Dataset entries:
****************************************

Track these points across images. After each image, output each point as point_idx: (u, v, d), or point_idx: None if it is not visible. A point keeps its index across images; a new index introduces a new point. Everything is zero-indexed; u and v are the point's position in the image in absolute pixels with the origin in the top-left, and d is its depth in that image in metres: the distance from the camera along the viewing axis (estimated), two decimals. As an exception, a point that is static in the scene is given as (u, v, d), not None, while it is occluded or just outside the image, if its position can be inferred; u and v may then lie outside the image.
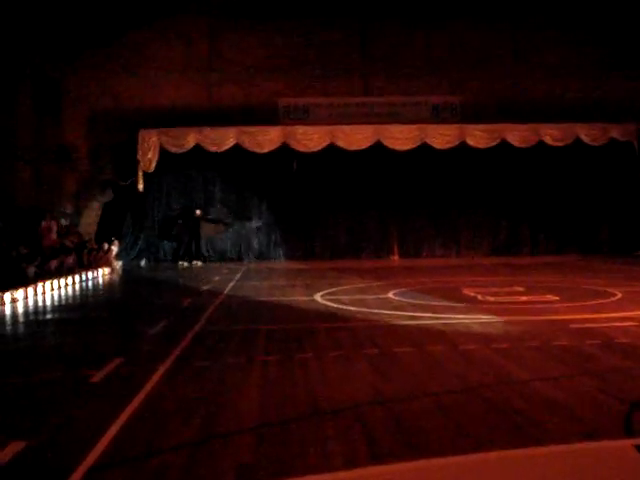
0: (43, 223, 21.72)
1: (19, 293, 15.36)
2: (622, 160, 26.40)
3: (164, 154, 25.37)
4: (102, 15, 25.49)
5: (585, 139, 25.96)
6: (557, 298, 13.82)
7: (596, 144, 26.07)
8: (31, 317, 13.37)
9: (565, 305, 12.86)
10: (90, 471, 4.75)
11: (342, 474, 4.71)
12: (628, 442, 5.22)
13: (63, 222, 25.19)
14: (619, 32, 26.53)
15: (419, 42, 26.80)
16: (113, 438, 5.43)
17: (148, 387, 7.01)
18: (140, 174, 25.09)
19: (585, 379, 7.13)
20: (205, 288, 17.14)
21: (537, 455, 5.02)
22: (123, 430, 5.64)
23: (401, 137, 25.92)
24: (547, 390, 6.71)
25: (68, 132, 26.19)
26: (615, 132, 26.10)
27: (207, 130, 25.43)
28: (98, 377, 7.48)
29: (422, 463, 4.85)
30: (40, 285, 16.83)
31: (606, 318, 11.09)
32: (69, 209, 26.00)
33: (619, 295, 14.08)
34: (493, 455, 5.00)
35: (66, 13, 24.55)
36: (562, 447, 5.17)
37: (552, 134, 25.91)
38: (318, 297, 14.87)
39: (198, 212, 25.60)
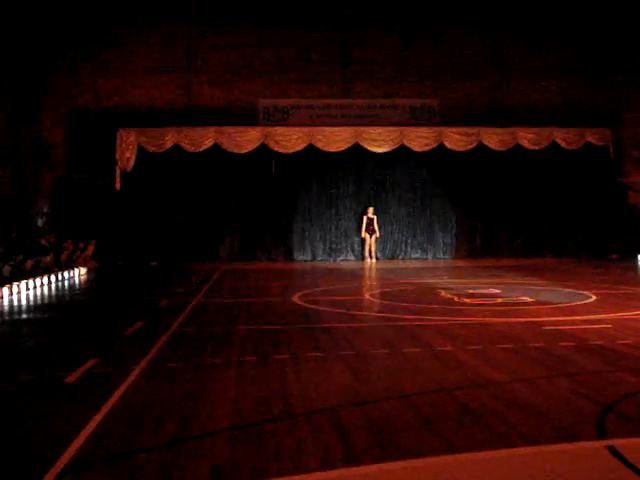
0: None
1: (-6, 293, 15.24)
2: (597, 165, 26.62)
3: (142, 154, 25.25)
4: (82, 14, 25.39)
5: (561, 143, 26.16)
6: (532, 300, 13.93)
7: (572, 148, 26.27)
8: (6, 317, 13.26)
9: (540, 307, 12.96)
10: (63, 472, 4.73)
11: (316, 475, 4.72)
12: (601, 444, 5.28)
13: (40, 221, 25.04)
14: (596, 38, 26.78)
15: (398, 46, 26.87)
16: (87, 439, 5.41)
17: (123, 388, 6.99)
18: (118, 173, 24.95)
19: (559, 381, 7.20)
20: (182, 288, 17.08)
21: (510, 457, 5.06)
22: (97, 431, 5.62)
23: (379, 139, 25.99)
24: (521, 392, 6.76)
25: (46, 131, 26.01)
26: (591, 137, 26.31)
27: (186, 130, 25.35)
28: (72, 378, 7.44)
29: (394, 465, 4.87)
30: (15, 285, 16.68)
31: (581, 320, 11.19)
32: (46, 208, 25.82)
33: (594, 298, 14.21)
34: (465, 457, 5.03)
35: (46, 11, 24.42)
36: (535, 449, 5.22)
37: (529, 138, 26.10)
38: (296, 298, 14.88)
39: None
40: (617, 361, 8.14)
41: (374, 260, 26.55)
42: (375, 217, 26.78)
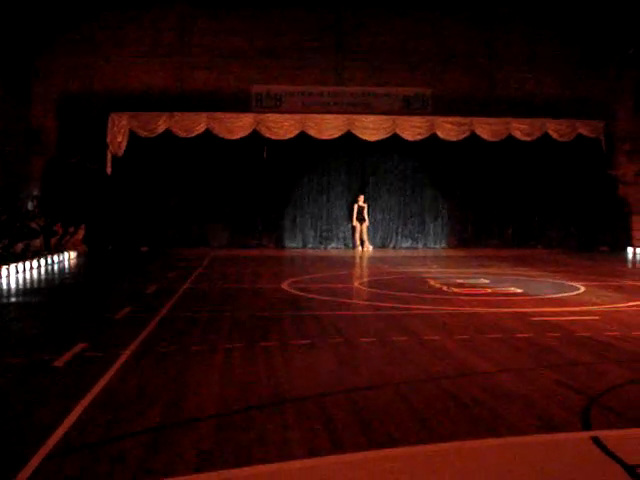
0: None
1: (-17, 275, 15.19)
2: (589, 156, 26.65)
3: (134, 138, 25.14)
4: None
5: (553, 134, 26.17)
6: (521, 291, 13.98)
7: (564, 140, 26.30)
8: (-6, 300, 13.23)
9: (529, 298, 13.01)
10: (49, 456, 4.72)
11: (302, 462, 4.73)
12: (586, 434, 5.31)
13: (30, 205, 24.94)
14: (589, 30, 26.77)
15: (392, 33, 26.81)
16: (73, 424, 5.41)
17: (110, 373, 6.98)
18: (109, 158, 24.84)
19: (546, 372, 7.23)
20: (172, 274, 17.06)
21: (495, 446, 5.09)
22: (84, 416, 5.62)
23: (372, 127, 25.94)
24: (507, 382, 6.79)
25: (37, 114, 25.88)
26: (583, 129, 26.33)
27: (178, 115, 25.24)
28: (60, 362, 7.43)
29: (380, 453, 4.89)
30: (5, 268, 16.63)
31: (569, 312, 11.23)
32: (37, 192, 25.71)
33: (582, 289, 14.27)
34: (451, 446, 5.05)
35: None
36: (520, 439, 5.24)
37: (521, 128, 26.09)
38: (285, 285, 14.89)
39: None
40: (604, 353, 8.18)
41: (368, 248, 26.55)
42: (366, 205, 26.78)
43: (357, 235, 26.93)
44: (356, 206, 26.80)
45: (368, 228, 26.97)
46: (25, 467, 4.53)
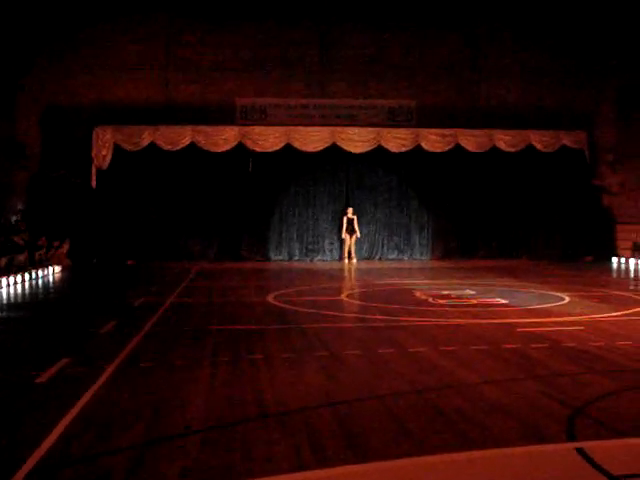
0: None
1: (-34, 291, 15.08)
2: (573, 167, 26.79)
3: (119, 152, 25.07)
4: (59, 10, 25.14)
5: (537, 146, 26.29)
6: (506, 302, 14.00)
7: (548, 151, 26.43)
8: (-22, 315, 13.13)
9: (514, 309, 13.03)
10: (31, 474, 4.69)
11: (287, 477, 4.71)
12: (571, 445, 5.32)
13: (14, 219, 24.79)
14: (572, 41, 26.94)
15: (377, 46, 26.88)
16: (56, 441, 5.37)
17: (94, 388, 6.94)
18: (94, 171, 24.75)
19: (531, 383, 7.24)
20: (157, 288, 16.99)
21: (481, 458, 5.09)
22: (67, 433, 5.58)
23: (357, 139, 25.99)
24: (493, 393, 6.80)
25: (21, 128, 25.76)
26: (566, 140, 26.47)
27: (162, 128, 25.18)
28: (44, 378, 7.38)
29: (365, 467, 4.87)
30: (-12, 283, 16.53)
31: (554, 322, 11.27)
32: (20, 205, 25.57)
33: (567, 299, 14.32)
34: (436, 458, 5.05)
35: (22, 8, 24.16)
36: (505, 450, 5.25)
37: (505, 140, 26.20)
38: (270, 298, 14.86)
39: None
40: (589, 363, 8.21)
41: (354, 260, 26.55)
42: (355, 217, 26.80)
43: (346, 248, 26.93)
44: (345, 218, 26.81)
45: (357, 240, 26.97)
46: (7, 485, 4.49)
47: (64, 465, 4.89)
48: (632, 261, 24.79)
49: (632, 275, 21.82)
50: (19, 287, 17.95)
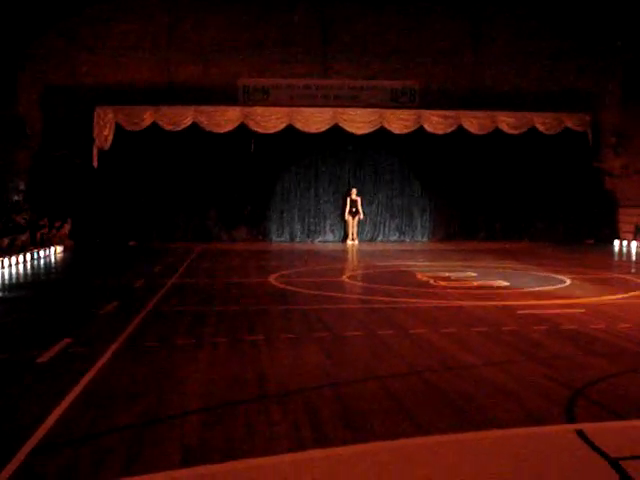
0: None
1: (-32, 270, 15.11)
2: (576, 150, 26.73)
3: (120, 132, 25.05)
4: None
5: (540, 128, 26.22)
6: (507, 284, 14.01)
7: (551, 133, 26.36)
8: (-20, 295, 13.15)
9: (515, 291, 13.05)
10: (32, 453, 4.71)
11: (287, 457, 4.74)
12: (570, 427, 5.34)
13: (16, 199, 24.79)
14: (577, 22, 26.79)
15: (380, 27, 26.73)
16: (57, 420, 5.40)
17: (95, 368, 6.97)
18: (95, 151, 24.73)
19: (531, 365, 7.26)
20: (159, 268, 17.02)
21: (480, 439, 5.11)
22: (68, 412, 5.61)
23: (359, 121, 25.92)
24: (493, 375, 6.81)
25: (23, 108, 25.68)
26: (569, 122, 26.40)
27: (164, 109, 25.14)
28: (45, 358, 7.41)
29: (365, 447, 4.89)
30: (-10, 262, 16.56)
31: (554, 305, 11.28)
32: (22, 186, 25.56)
33: (568, 282, 14.33)
34: (436, 439, 5.07)
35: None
36: (505, 432, 5.27)
37: (508, 122, 26.13)
38: (272, 279, 14.88)
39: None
40: (589, 346, 8.22)
41: (355, 242, 26.57)
42: (359, 199, 26.79)
43: (349, 229, 26.95)
44: (349, 199, 26.81)
45: (359, 222, 26.98)
46: (9, 463, 4.51)
47: (65, 444, 4.91)
48: (634, 244, 24.77)
49: (633, 258, 21.80)
50: (21, 267, 17.98)
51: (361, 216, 26.84)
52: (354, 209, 26.77)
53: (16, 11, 23.88)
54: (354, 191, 26.77)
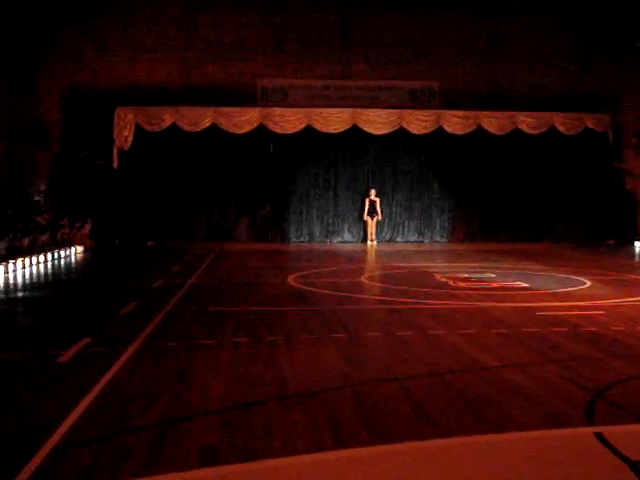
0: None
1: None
2: (596, 150, 26.55)
3: (140, 132, 25.17)
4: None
5: (560, 128, 26.07)
6: (527, 285, 13.95)
7: (571, 133, 26.20)
8: (1, 295, 13.25)
9: (535, 292, 12.98)
10: (53, 452, 4.74)
11: (306, 458, 4.74)
12: (589, 430, 5.31)
13: (37, 199, 24.98)
14: (597, 23, 26.61)
15: (399, 27, 26.69)
16: (78, 418, 5.44)
17: (115, 368, 7.01)
18: (115, 152, 24.85)
19: (550, 367, 7.22)
20: (178, 269, 17.08)
21: (500, 441, 5.09)
22: (88, 411, 5.64)
23: (378, 121, 25.89)
24: (512, 377, 6.79)
25: (43, 109, 25.86)
26: (590, 122, 26.23)
27: (184, 109, 25.23)
28: (65, 357, 7.46)
29: (384, 448, 4.89)
30: (11, 262, 16.69)
31: (574, 306, 11.21)
32: (43, 186, 25.75)
33: (588, 283, 14.24)
34: (455, 441, 5.06)
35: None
36: (524, 434, 5.25)
37: (528, 122, 26.00)
38: (291, 280, 14.89)
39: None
40: (609, 348, 8.17)
41: (374, 243, 26.56)
42: (378, 200, 26.78)
43: (369, 229, 26.94)
44: (367, 200, 26.81)
45: (378, 223, 26.97)
46: (31, 461, 4.55)
47: (85, 444, 4.94)
48: (655, 245, 24.59)
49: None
50: (42, 267, 18.12)
51: (379, 217, 26.82)
52: (373, 210, 26.75)
53: (35, 13, 24.07)
54: (373, 192, 26.76)
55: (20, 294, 13.71)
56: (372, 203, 26.77)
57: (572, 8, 26.55)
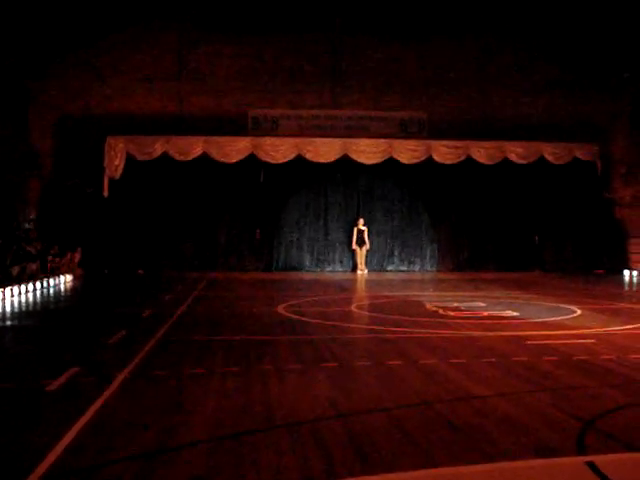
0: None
1: (-22, 299, 15.14)
2: (585, 179, 26.74)
3: (131, 161, 25.22)
4: (72, 21, 25.29)
5: (549, 158, 26.26)
6: (517, 314, 13.95)
7: (560, 163, 26.39)
8: (-11, 324, 13.17)
9: (525, 321, 12.98)
10: (40, 482, 4.69)
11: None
12: (581, 459, 5.28)
13: (27, 227, 24.91)
14: (585, 53, 26.91)
15: (388, 58, 26.94)
16: (65, 449, 5.37)
17: (104, 397, 6.94)
18: (106, 181, 24.86)
19: (541, 396, 7.20)
20: (168, 297, 17.02)
21: (490, 471, 5.06)
22: (76, 441, 5.58)
23: (368, 151, 26.03)
24: (503, 406, 6.76)
25: (35, 137, 25.91)
26: (578, 152, 26.43)
27: (174, 139, 25.32)
28: (54, 386, 7.39)
29: (373, 478, 4.85)
30: (0, 291, 16.59)
31: (565, 335, 11.21)
32: (33, 214, 25.70)
33: (578, 312, 14.26)
34: (446, 471, 5.02)
35: (35, 19, 24.32)
36: (515, 463, 5.21)
37: (517, 152, 26.18)
38: (281, 309, 14.86)
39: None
40: (600, 377, 8.15)
41: (364, 272, 26.57)
42: (365, 228, 26.86)
43: (358, 259, 26.98)
44: (356, 229, 26.87)
45: (367, 252, 27.02)
46: (16, 493, 4.50)
47: (72, 474, 4.89)
48: (644, 274, 24.67)
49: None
50: (31, 295, 18.02)
51: (367, 246, 26.87)
52: (361, 239, 26.81)
53: (29, 42, 24.17)
54: (361, 221, 26.85)
55: (9, 323, 13.61)
56: (360, 232, 26.84)
57: (560, 39, 26.85)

****************************************

Task requirements:
Using the entries above, output exactly the lines between the line holding "1: (19, 293, 15.36)" and the line holding "12: (628, 442, 5.22)", end lines included, and nothing more.

Your response:
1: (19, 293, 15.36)
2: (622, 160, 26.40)
3: (164, 154, 25.37)
4: (102, 15, 25.49)
5: (585, 139, 25.96)
6: (557, 298, 13.82)
7: (596, 144, 26.07)
8: (31, 317, 13.37)
9: (565, 305, 12.86)
10: (90, 471, 4.75)
11: (342, 474, 4.71)
12: (628, 442, 5.22)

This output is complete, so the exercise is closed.